From Comic to Straight Man

Taft High Volleyball Player Joe Nargi Didn't Take Classes Seriously as a Freshman and Sophomore, But Now He's Mostly Business

March 24, 1998|MIKE BRESNAHAN | SPECIAL TO THE TIMES

WOODLAND HILLS — Joe Nargi Jr., a 6-foot-6 1/2 hulk who doubles as an opposite hitter on the Taft High boys' volleyball team, used to work in a toy store.

Anyone who doubts it needs only look at the Fozzie Bear and Yosemite Sam candy dispensers on a shelf in his bedroom.

But not everything about Nargi, who eats chocolate chip cookie dough ice cream for breakfast, is fun and games.

This month has been very serious for Nargi, who messed around academically as a freshman and as a sophomore and, as a result, has been lightly recruited by colleges despite being one of the top 25 high school players in the nation.

"I regret those [years] big-time," Nargi said. "I don't know what was going on in my head.
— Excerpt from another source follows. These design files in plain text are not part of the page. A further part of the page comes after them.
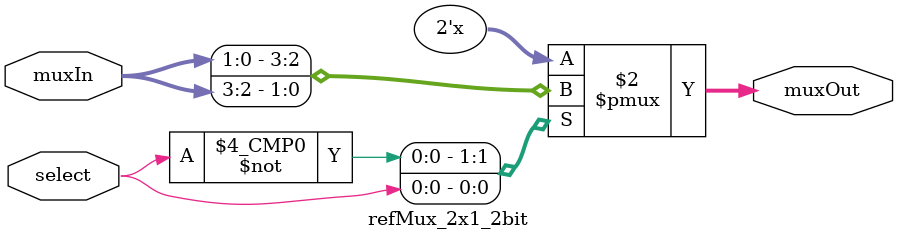
<source format=v>
module refMux_2x1_2bit(output reg[1:0] muxOut, input [3:0] muxIn, input select);

	always @(muxIn or select)
	begin
		case(select)
			1'b0 : muxOut=muxIn[1:0];
			1'b1 : muxOut=muxIn[3:2];
		endcase

	end

endmodule

</source>
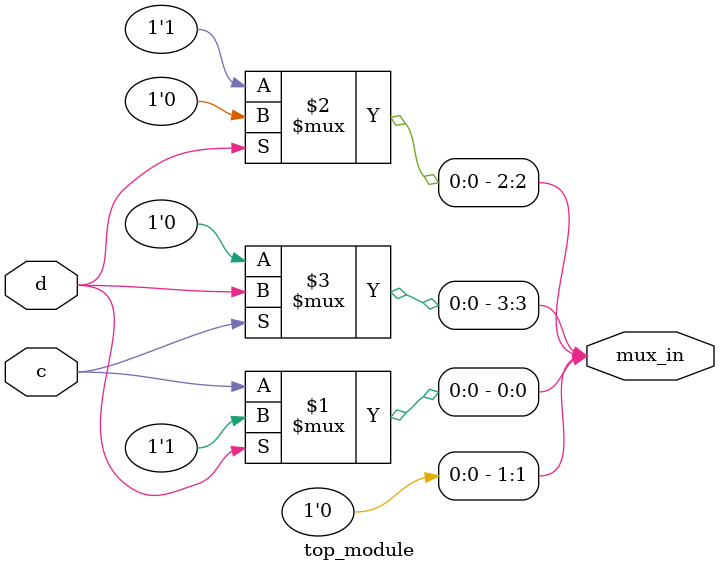
<source format=v>

module top_module (
    input c,
    input d,
    output [3:0] mux_in
); 
    // mux_in[0] = c OR d
    assign mux_in[0] = d ? 1'b1 : c;

    // mux_in[1] = 0
    assign mux_in[1] = 1'b0;

    // mux_in[2] = NOT d OR NOT c
    assign mux_in[2] = d ? 1'b0 : 1'b1;

    // mux_in[3] = c AND d
    assign mux_in[3] = c ? d : 1'b0;
endmodule


</source>
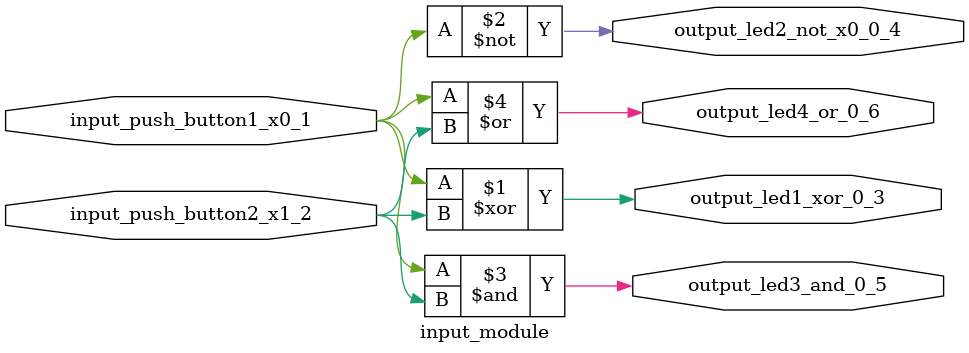
<source format=v>

`timescale 1ns/1ps

module input_module (
    // ========= Input Ports =========
    input wire input_push_button1_x0_1,
    input wire input_push_button2_x1_2,

    // ========= Output Ports =========
    output wire output_led1_xor_0_3,
    output wire output_led2_not_x0_0_4,
    output wire output_led3_and_0_5,
    output wire output_led4_or_0_6
);

    // ========= Logic Assignments =========

    // ========= Output Assignments =========
    // ========= Internal Signals =========

    // ========= Logic Assignments =========
    assign output_led1_xor_0_3 = (input_push_button1_x0_1 ^ input_push_button2_x1_2); // LED
    assign output_led2_not_x0_0_4 = ~input_push_button1_x0_1; // LED
    assign output_led3_and_0_5 = (input_push_button1_x0_1 & input_push_button2_x1_2); // LED
    assign output_led4_or_0_6 = (input_push_button1_x0_1 | input_push_button2_x1_2); // LED


    // ========= ULTRATHINK FINAL SCAN: Diagnostic Information =========
    // ULTRATHINK DEBUG: Found 0 potentially undeclared variables
    // ULTRATHINK DEBUG: Already declared variables count: 2
    // ULTRATHINK DEBUG: Scanned content size: 346 characters
    // ULTRATHINK DEBUG: No additional variables found to declare

endmodule // input_module

// ====================================================================
// Module input_module generation completed successfully
// Elements processed: 10
// Inputs: 2, Outputs: 4
// ====================================================================

</source>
I was lazy. I was concentrating too much on sports and not on being a student-athlete. It was pretty stupid, I guess."

USC showed some interest in Nargi, but backed off a month ago. The Trojans' loss was Cal State Northridge's gain.

Nargi committed to Northridge last week after a home visit by Coach Jeff Campbell sold Nargi on the Matadors.

"He wants to keep a championship here in the Valley instead of the championship always going to the Westside," Nargi said. "I was going to go to Pierce and transfer to another college, but I'm glad CSUN came around. I'd rather play there than play at a junior college for two years and then play at another college for two years."

In Nargi, the Matadors will be getting the premier player in the City Section.

Taft has not advanced far during the City Section playoffs in recent years, but has the ability to measure up to the 1990 Toreadors, who won the City 4-A championship.

Two years ago, Nargi borrowed from Taft Coach Doug Magorien a video tape of the title-match victory against Chatsworth.

Nargi didn't watch the entire five-game match--"too long"--but he did see the celebration at the end, something that has inspired him this season.

"I think we have the ability to go all the way," Nargi said. "I think we have a great chance to make it."

The story of Nargi's introduction to volleyball is almost humorous.

Magorien saw Nargi playing basketball as a freshman and approached him many times about playing volleyball, only to be rebuffed time and again.

"I had no ambitions to play volleyball, none whatsoever," Nargi said.

Finally, Magorien enlisted the aid of basketball Coach Mark Drucker, who helped convince Nargi that volleyball would be a good off-season sport.

Nargi was a decent player on a so-so junior varsity team, but a year later pounded 24 kills in his first varsity match.

He was only a sophomore at the time, which, coincidentally, was also the last year Nargi's height was measured. He has been listed at 6-5 for years, a problem that was only recently remedied.

With the help of his mother, Beverly, his father, Joe Sr., and a tape measure, Joe Jr.'s height was found to be taller than believed.

His height and expectations continue to rise.

"We always told him to keep up his skills and keep up his grades," Joe Sr. said.

Added Beverly: "He had to do it on his own. We can't stand there with a whip all the time. We're just extremely proud of him."